In the case of this guy, likely the Prosecutors feel they have enough evidence to allege that he was trying to sell the data, probably based on his pattern of conduct, and probably also because those selfsame tools showed up for sale on the internet.
That is assuming he did it uniformly over a 20 year period, which is possible, but unlikely.
You would think they would have not only network but physical safeguards in place to prevent this. I see this as more damning of the NSA security procedure than anything else. Regardless of how you slice it, it is a massive amount of data to be able to go "unnoticed" for 20 years!

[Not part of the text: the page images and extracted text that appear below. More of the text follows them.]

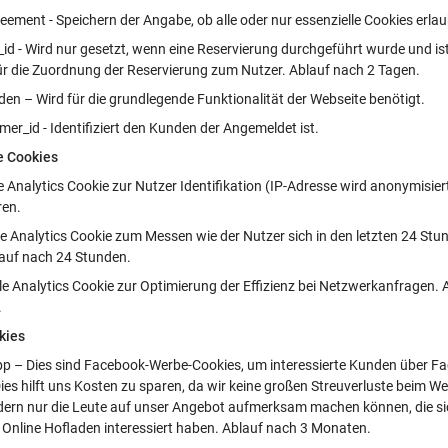
eement - Speichern der Angabe, ob alle oder nur essenzielle Cookies erlau
_id - Wird nur gesetzt, wenn eine Reservierung durchgeführt wurde und is
für die Zuordnung der Reservierung zum Nutzer. Ablauf nach 2 Tagen.
en – Wird für die grundlegende Funktionalität der Webseite benötigt.
er_id - Identifiziert den Kunden der Angemeldet ist.
e Cookies
e Analytics Cookie zur Nutzer Identifikation (IP-Adresse wird anonymisier
ren.
le Analytics Cookie zum Messen wie der Nutzer sich in den letzten 24 Stu
lauf nach 24 Stunden.
le Analytics Cookie zur Optimierung der Effizienz bei Netzwerkanfragen.
.
kies
bp – Dies sind Facebook-Werbe-Cookies, um interessierte Kunden über F
Dies hilft uns Kosten zu sparen, da wir keine großen Streuverluste beim 
ern nur die Leute auf unser Angebot aufmerksam machen können, die sic
 Online Hofladen interessiert haben. Ablauf nach 3 Monaten.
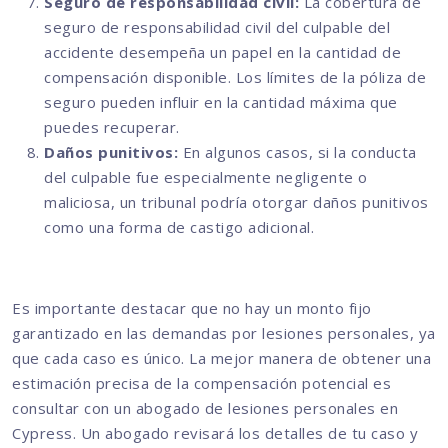
Seguro de responsabilidad civil:
La cobertura de
seguro de responsabilidad civil del culpable del
accidente desempeña un papel en la cantidad de
compensación disponible. Los límites de la póliza de
seguro pueden influir en la cantidad máxima que
puedes recuperar.
Daños punitivos:
En algunos casos, si la conducta
del culpable fue especialmente negligente o
maliciosa, un tribunal podría otorgar daños punitivos
como una forma de castigo adicional.
Es importante destacar que no hay un monto fijo
garantizado en las demandas por lesiones personales, ya
que cada caso es único. La mejor manera de obtener una
estimación precisa de la compensación potencial es
consultar con un abogado de lesiones personales en
Cypress. Un abogado revisará los detalles de tu caso y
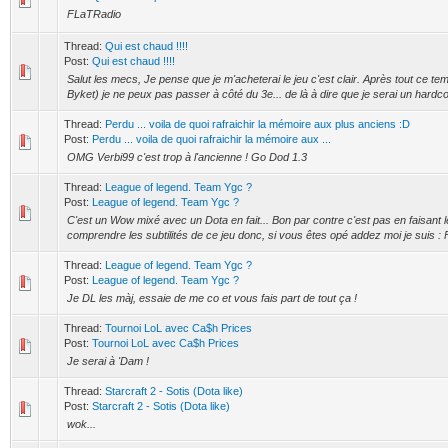
FLaTRadio
Thread:
Qui est chaud !!!!
Post:
Qui est chaud !!!!
Salut les mecs, Je pense que je m'acheterai le jeu c'est clair. Après tout ce 
Byket) je ne peux pas passer à côté du 3e... de là à dire que je serai un hardco
Thread:
Perdu ... voila de quoi rafraichir la mémoire aux plus anciens :D
Post:
Perdu ... voila de quoi rafraichir la mémoire aux ...
OMG Verbi99 c'est trop à l'ancienne ! Go Dod 1.3
Thread:
League of legend. Team Ygc ?
Post:
League of legend. Team Ygc ?
C'est un Wow mixé avec un Dota en fait... Bon par contre c'est pas en faisant le
comprendre les subtilités de ce jeu donc, si vous êtes opé addez moi je suis :
Thread:
League of legend. Team Ygc ?
Post:
League of legend. Team Ygc ?
Je DL les màj, essaie de me co et vous fais part de tout ça !
Thread:
Tournoi LoL avec Ca$h Prices
Post:
Tournoi LoL avec Ca$h Prices
Je serai à 'Dam !
Thread:
Starcraft 2 - Sotis (Dota like)
Post:
Starcraft 2 - Sotis (Dota like)
wok...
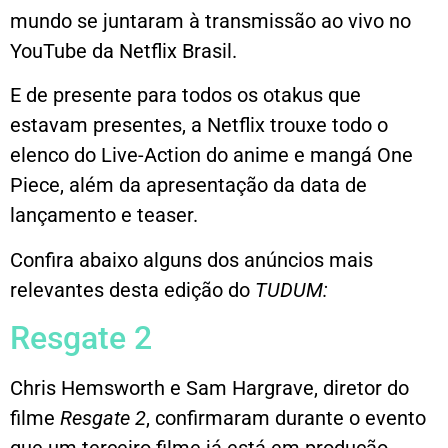
mundo se juntaram à transmissão ao vivo no
YouTube da Netflix Brasil.
E de presente para todos os otakus que
estavam presentes, a Netflix trouxe todo o
elenco do Live-Action do anime e mangá One
Piece, além da apresentação da data de
lançamento e teaser.
Confira abaixo alguns dos anúncios mais
relevantes desta edição do
TUDUM:
Resgate 2
Chris Hemsworth e Sam Hargrave, diretor do
filme
Resgate 2
, confirmaram durante o evento
que um terceiro filme já está em produção.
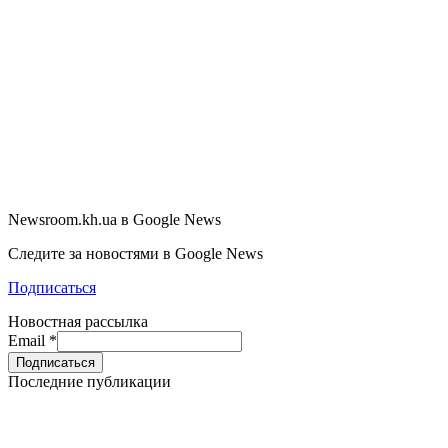
Newsroom.kh.ua в Google News
Следите за новостями в Google News
Подписаться
Новостная рассылка
Email
*
Последние публикации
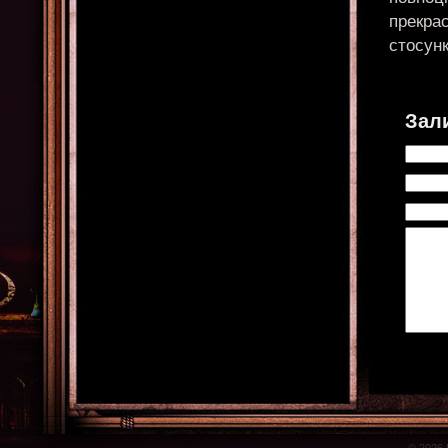
прекра
стосун
Зал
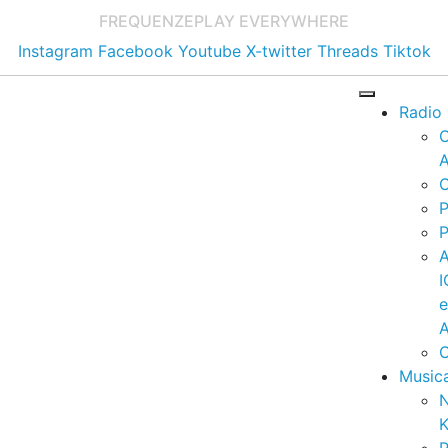
FREQUENZE
PLAY EVERYWHERE
Instagram
Facebook
Youtube
X-twitter
Threads
Tiktok
Radio
A
C
P
P
I
A
C
Music
K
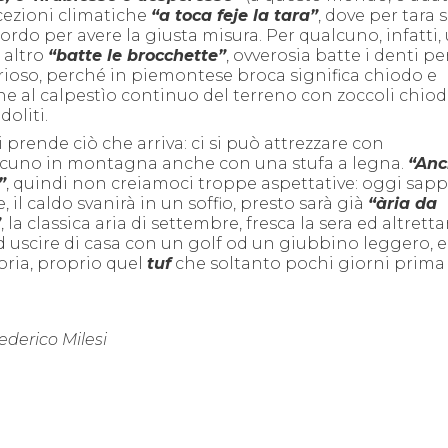
ezioni climatiche
“a toca feje la tara”
, dove per tara s
ordo per avere la giusta misura. Per qualcuno, infatti,
 altro
“batte le brocchette”
, ovverosia batte i denti p
urioso, perché in piemontese broca significa chiodo e
he al calpestìo continuo del terreno con zoccoli chiod
doliti.
rende ciò che arriva: ci si può attrezzare con
ualcuno in montagna anche con una stufa a legna.
“
Anc
”
,
quindi
non creiamoci troppe aspettative: oggi sap
e,
il caldo svanirà in un soffio
, presto sarà già
“
à
ria da
”
,
la classica aria di settembre, f
resca
la sera ed altretta
 uscire di casa con un golf od un giubbino leggero,
e
oria,
proprio
quel
tuf
che
soltanto
pochi giorni prima 
Federico Milesi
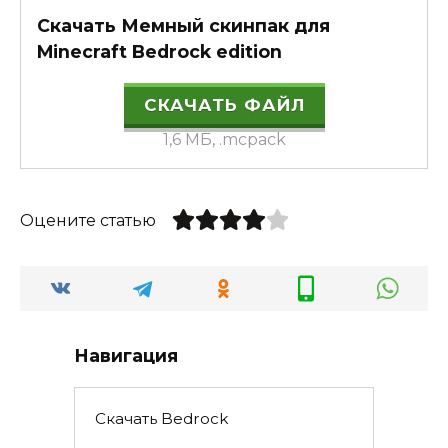
Скачать Мемный скинпак для
Minecraft Bedrock edition
СКАЧАТЬ ФАЙЛ
1,6 МБ, .mcpack
Оцените статью
Навигация
Скачать Bedrock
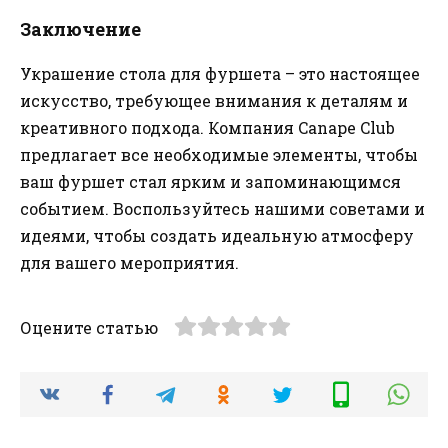
Заключение
Украшение стола для фуршета – это настоящее
искусство, требующее внимания к деталям и
креативного подхода. Компания Canape Club
предлагает все необходимые элементы, чтобы
ваш фуршет стал ярким и запоминающимся
событием. Воспользуйтесь нашими советами и
идеями, чтобы создать идеальную атмосферу
для вашего мероприятия.
Оцените статью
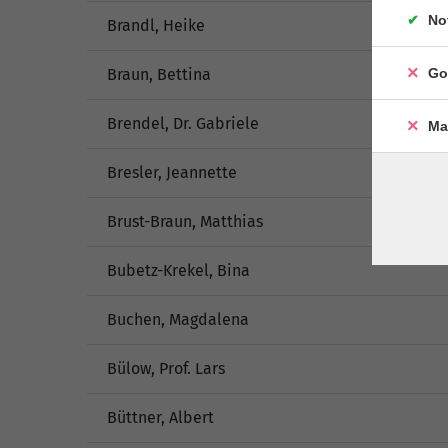
No
Brandl, Heike
Braun, Bettina
Go
Brendel, Dr. Gabriele
Ma
Bresler, Jeannette
Brust-Braun, Matthias
Bubetz-Krekel, Bina
Buchen, Magdalena
Bülow, Prof. Lars
Büttner, Albert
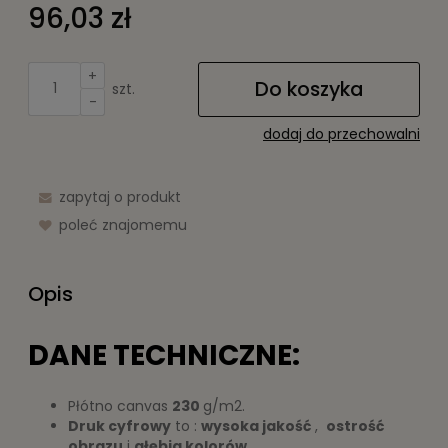
96,03 zł
+
Do koszyka
szt.
-
dodaj do przechowalni
zapytaj o produkt
poleć znajomemu
Opis
DANE TECHNICZNE:
Płótno canvas
230
g/m2.
Druk cyfrowy
to :
wysoka jakość
,
ostrość
obrazu
i
głębia kolorów
.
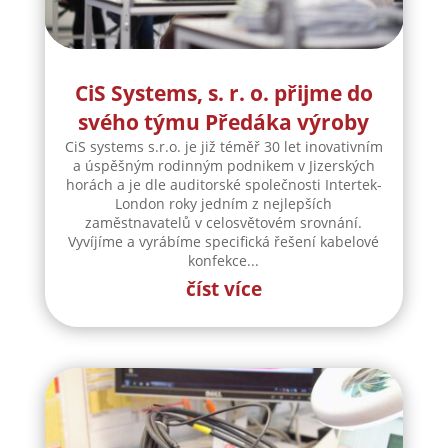
CiS Systems, s. r. o. přijme do
svého týmu Předáka výroby
CiS systems s.r.o. je již téměř 30 let inovativním
a úspěšným rodinným podnikem v Jizerských
horách a je dle auditorské společnosti Intertek-
London roky jedním z nejlepších
zaměstnavatelů v celosvětovém srovnání.
Vyvíjíme a vyrábíme specifická řešení kabelové
konfekce...
číst více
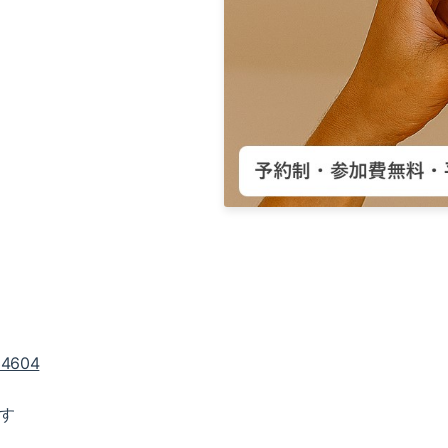
/34604
す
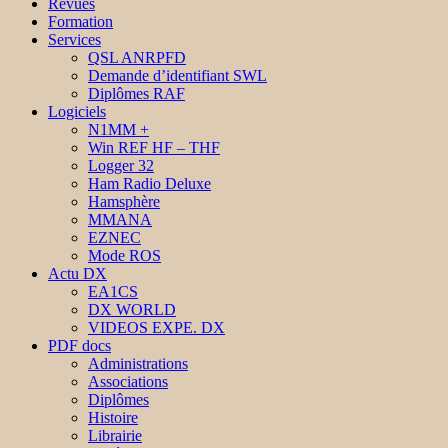
Revues
Formation
Services
QSL ANRPFD
Demande d’identifiant SWL
Diplômes RAF
Logiciels
N1MM +
Win REF HF – THF
Logger 32
Ham Radio Deluxe
Hamsphère
MMANA
EZNEC
Mode ROS
Actu DX
EA1CS
DX WORLD
VIDEOS EXPE. DX
PDF docs
Administrations
Associations
Diplômes
Histoire
Librairie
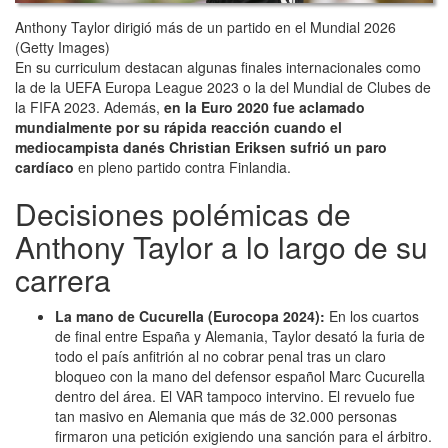
Anthony Taylor dirigió más de un partido en el Mundial 2026
(Getty Images)
En su curriculum destacan algunas finales internacionales como
la de la UEFA Europa League 2023 o la del Mundial de Clubes de
la FIFA 2023. Además,
en la Euro 2020 fue aclamado
mundialmente por su rápida reacción cuando el
mediocampista danés Christian Eriksen sufrió un paro
cardíaco
en pleno partido contra Finlandia.
Decisiones polémicas de
Anthony Taylor a lo largo de su
carrera
La mano de Cucurella (Eurocopa 2024):
En los cuartos
de final entre España y Alemania, Taylor desató la furia de
todo el país anfitrión al no cobrar penal tras un claro
bloqueo con la mano del defensor español Marc Cucurella
dentro del área. El VAR tampoco intervino. El revuelo fue
tan masivo en Alemania que más de 32.000 personas
firmaron una petición exigiendo una sanción para el árbitro.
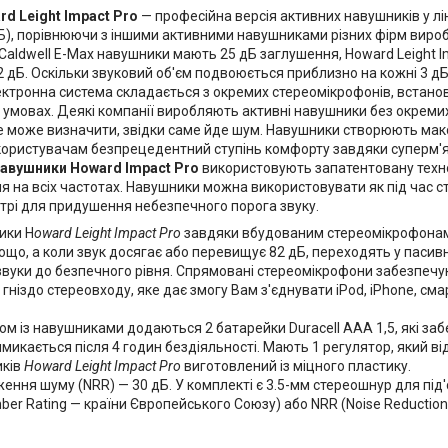
rd Leight Impact Pro
— професійна версія активних навушників у 
дБ), порівнюючи з іншими активними навушниками різних фірм вироб
Caldwell E-Max навушники мають 25 дБ заглушення, Howard Leight Impac
22 дБ. Оскільки звуковий об'єм подвоюється приблизно на кожні 3 дБ
ектронна система складається з окремих стереомікрофонів, встановл
 умовах. Деякі компанії виробляють активні навушники без окремих
не може визначити, звідки саме йде шум. Навушники створюють макс
ористувачам безпрецедентний ступінь комфорту завдяки суперм'яки
авушники Howard Impact Pro
використовують запатентовану техно
на всіх частотах. Навушники можна використовувати як під час стр
ітрі для придушення небезпечного порога звуку.
ики H
oward Leight Impact Pro
завдяки вбудованим стереомікрофонам
тощо, а коли звук досягає або перевищує 82 дБ, переходять у паси
 звуки до безпечного рівня. Спрямовані стереомікрофони забезпечу
 гніздо стереовходу, яке дає змогу Вам з'єднувати iPod, iPhone, см
ом із навушниками додаються 2 батарейки Duracell ААА 1,5, які за
икається після 4 годин бездіяльності. Мають 1 регулятор, який від
ків
Howard Leight Impact Pro
виготовлений із міцного пластику.
ення шуму (NRR) — 30 дБ. У комплекті є 3.5-мм стереошнур для під
ber Rating — країни Європейського Союзу) або NRR (Noise Reductio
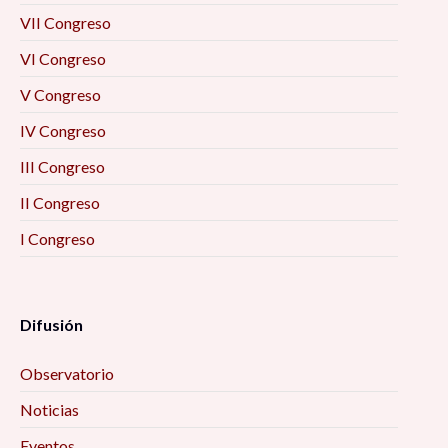
VII Congreso
VI Congreso
V Congreso
IV Congreso
III Congreso
II Congreso
I Congreso
Difusión
Observatorio
Noticias
Eventos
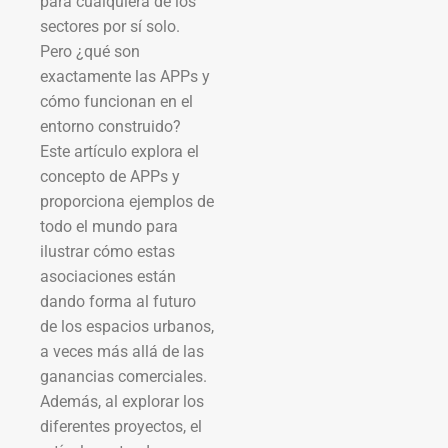
para cualquiera de los
sectores por sí solo.
Pero ¿qué son
exactamente las APPs y
cómo funcionan en el
entorno construido?
Este artículo explora el
concepto de APPs y
proporciona ejemplos de
todo el mundo para
ilustrar cómo estas
asociaciones están
dando forma al futuro
de los espacios urbanos,
a veces más allá de las
ganancias comerciales.
Además, al explorar los
diferentes proyectos, el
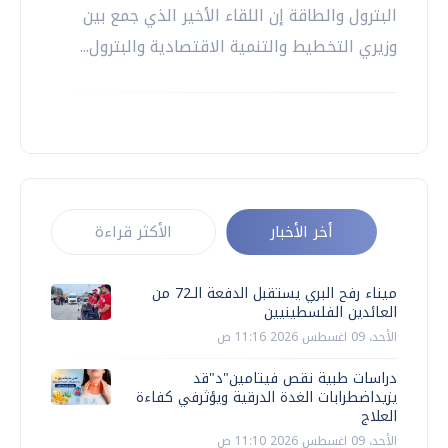
البترول والطاقة إن اللقاء الأخير الذي جمع بين
وزيري التخطيط والتنمية الاقتصادية والبترول...
أخر الأخبار
الأكثر قراءة
ميناء رفح البري يستقبل الدفعة الـ72 من
العائدين الفلسطينيين
الأحد، 09 اغسطس 2026 11:16 ص
دراسات طبية نقص فيتامين"د"قد
يزيداضطرابات الغدة الدرقية ويؤثرفي كفاءة
العلاج
الأحد، 09 اغسطس 2026 11:10 ص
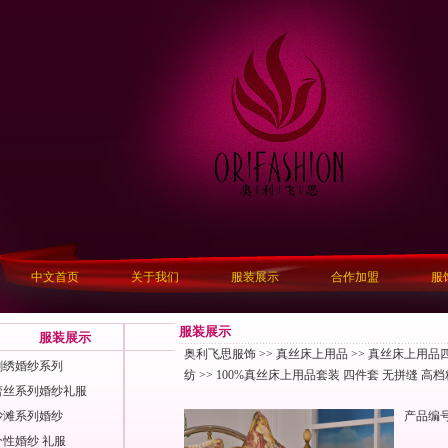
中文首页
关于我们
服装展示
合作加盟
服
服装展示
服装展示
奥利飞思服饰
>>
真丝床上用品
>>
真丝床上用品四
刺绣婚纱系列
纺
>> 100%真丝床上用品套装 四件套 无拼缝 高档精
蕾丝系列婚纱礼服
沙滩系列婚纱
产品编
性婚纱 礼服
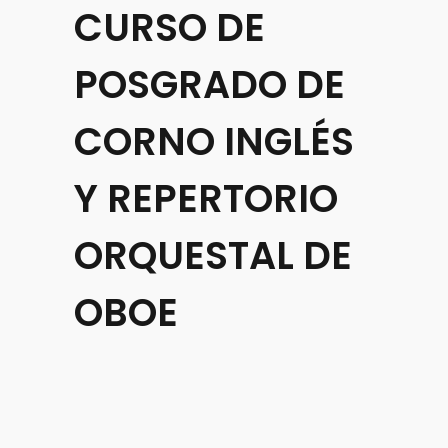
CURSO DE
POSGRADO DE
CORNO INGLÉS
Y REPERTORIO
ORQUESTAL DE
OBOE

"Unnamed U.S. officials told the Washington Post this week that Martin allegedly took more than 75 percent of the hacking tools belonging to the NSA's tailored access operations, the agency's elite hacking unit."
Took? They don't have it anymore? Unnamed US officials could have better used the term "copied" I think (though not totally wrong I suppose).
Somehow I finished that sentence with, When reached for comment Martin said "the other 25% of the hacking tools were rubbish!" :p
... backup tapes.
Those are so easy to walk off with.
I'm retired IT, and many times when I was assisting on another site, I saw backup tapes and EHD, some old, laying around in plain site, some in drawers where tools and connectors were stored, so yeah.
It little behooves the best of us to comment on the rest of us.
That guy purposefully destroyed evidence after a 2012 interview with the FBI. I imagine that is what led to the jail sentence.
... not to out-source critical shit to contractors.
But you want to be able to hire and fire them easily, on the whims of the budget, right? And to show efficiency with as tiny a staff as possible, right? And to obfuscate responsibility if something goes wrong, right? If your assistant commits treason on your watch, you're to blame because you should have picked up on it, at least. But a contractor? Who takes the fall for contracting the contractor? Fingers point everywhere but nobody's directly responsible for what a contractor does (except when he does something good, you can take credit).
Out-sourcing. Your stepping-stone to success in management.
Take it easy, Charlie, I've got an Angle...
"They said he stole 50+ TB of data from the NSA.
I'm not sure how this is possible?"
Read again, he also stole a mammoth to transport the stuff.
And using bleach bit to permanently delete emails wasn't destroying evidence? Even though it was a fools errand because it existed on recipient computers is beside the point. There was a clear intent there to conceal. So yes there is a very big double standard. A Navy guy in Portsmouth VA was convicted and all he did was connect his tablet to receive emails in the field. No intent, no destroying evidence, just mishandling. I can recount an airman getting an article 15 for leaving a safe unlocked. The safe was in a secure facility designed to allow and store classified information. Basically a safe inside a vault. Career ruined over a simple lapse.